── Data for analysis ──
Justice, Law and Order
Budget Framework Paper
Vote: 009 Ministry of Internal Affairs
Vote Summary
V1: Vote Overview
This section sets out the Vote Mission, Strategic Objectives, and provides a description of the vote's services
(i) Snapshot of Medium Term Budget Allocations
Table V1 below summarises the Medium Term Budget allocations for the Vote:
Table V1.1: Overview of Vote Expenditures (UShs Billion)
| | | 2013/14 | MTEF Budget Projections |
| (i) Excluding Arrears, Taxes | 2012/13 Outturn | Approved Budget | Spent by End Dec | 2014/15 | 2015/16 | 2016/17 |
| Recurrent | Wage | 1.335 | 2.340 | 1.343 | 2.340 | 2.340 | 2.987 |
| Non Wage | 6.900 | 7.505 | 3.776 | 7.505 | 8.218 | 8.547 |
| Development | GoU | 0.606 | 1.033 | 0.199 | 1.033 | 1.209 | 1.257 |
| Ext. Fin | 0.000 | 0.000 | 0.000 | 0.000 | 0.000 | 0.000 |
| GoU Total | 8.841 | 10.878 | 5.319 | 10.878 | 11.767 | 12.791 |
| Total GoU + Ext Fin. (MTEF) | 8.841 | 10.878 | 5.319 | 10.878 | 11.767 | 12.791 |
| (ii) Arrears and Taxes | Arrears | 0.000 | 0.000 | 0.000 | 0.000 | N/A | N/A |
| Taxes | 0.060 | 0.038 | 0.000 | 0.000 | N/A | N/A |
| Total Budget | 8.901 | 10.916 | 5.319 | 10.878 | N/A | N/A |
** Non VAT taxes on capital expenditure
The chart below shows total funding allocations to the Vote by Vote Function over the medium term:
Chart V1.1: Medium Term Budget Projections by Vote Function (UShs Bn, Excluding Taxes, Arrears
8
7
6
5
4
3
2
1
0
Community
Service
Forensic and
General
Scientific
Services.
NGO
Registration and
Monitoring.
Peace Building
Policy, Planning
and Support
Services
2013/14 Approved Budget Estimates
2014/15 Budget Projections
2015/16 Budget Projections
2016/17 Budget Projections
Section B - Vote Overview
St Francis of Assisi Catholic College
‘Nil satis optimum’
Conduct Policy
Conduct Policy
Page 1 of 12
───
Work item
Send back an exact copy of only the lines from the line with "(i) Snapshot of" up to and including the line with "Fin | 0.000" in the data above.

Task answer
(i) Snapshot of Medium Term Budget Allocations
Table V1 below summarises the Medium Term Budget allocations for the Vote:
Table V1.1: Overview of Vote Expenditures (UShs Billion)
| | | 2013/14 | MTEF Budget Projections |
| (i) Excluding Arrears, Taxes | 2012/13 Outturn | Approved Budget | Spent by End Dec | 2014/15 | 2015/16 | 2016/17 |
| Recurrent | Wage | 1.335 | 2.340 | 1.343 | 2.340 | 2.340 | 2.987 |
| Non Wage | 6.900 | 7.505 | 3.776 | 7.505 | 8.218 | 8.547 |
| Development | GoU | 0.606 | 1.033 | 0.199 | 1.033 | 1.209 | 1.257 |
| Ext. Fin | 0.000 | 0.000 | 0.000 | 0.000 | 0.000 | 0.000 |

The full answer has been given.